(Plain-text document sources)
········
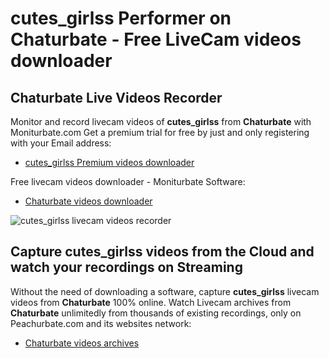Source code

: # cutes_girlss Performer on Chaturbate - Free LiveCam videos downloader

## Chaturbate Live Videos Recorder

Monitor and record livecam videos of **cutes_girlss** from **Chaturbate** with Moniturbate.com
Get a premium trial for free by just and only registering with your Email address:
* [cutes_girlss Premium videos downloader](https://moniturbate.com/request-demo-licence-key.html)

Free livecam videos downloader - Moniturbate Software:
* [Chaturbate videos downloader](https://moniturbate.com/moniturbate-download-software.html)

![cutes_girlss livecam videos recorder](https://peachurnet.com/templates/moniturbate-software.png)


## Capture cutes_girlss videos from the Cloud and watch your recordings on Streaming

Without the need of downloading a software, capture **cutes_girlss** livecam videos from **Chaturbate** 100% online.
Watch Livecam archives from **Chaturbate** unlimitedly from thousands of existing recordings, only on Peachurbate.com and its websites network:
* [Chaturbate videos archives](https://peachurnet.com/)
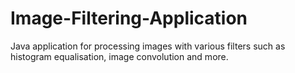 # Image-Filtering-Application
Java application for processing images with various filters such as histogram equalisation, image convolution and more.
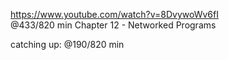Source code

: https://www.youtube.com/watch?v=8DvywoWv6fI  
@433/820 min 
Chapter 12 - Networked Programs

catching up: @190/820 min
········
**What you should do**
Give back the lines from the one containing "# Image-Filtering-Application" through the last line of the records above exactly as they appear, both included, and no pictures.

**Response box**
 # Image-Filtering-Application
Java application for processing images with various filters such as histogram equalisation, image convolution and more.
Source code

: https://www.youtube.com/watch?v=8DvywoWv6fI  
@433/820 min 
Chapter 12 - Networked Programs

catching up: @190/820 min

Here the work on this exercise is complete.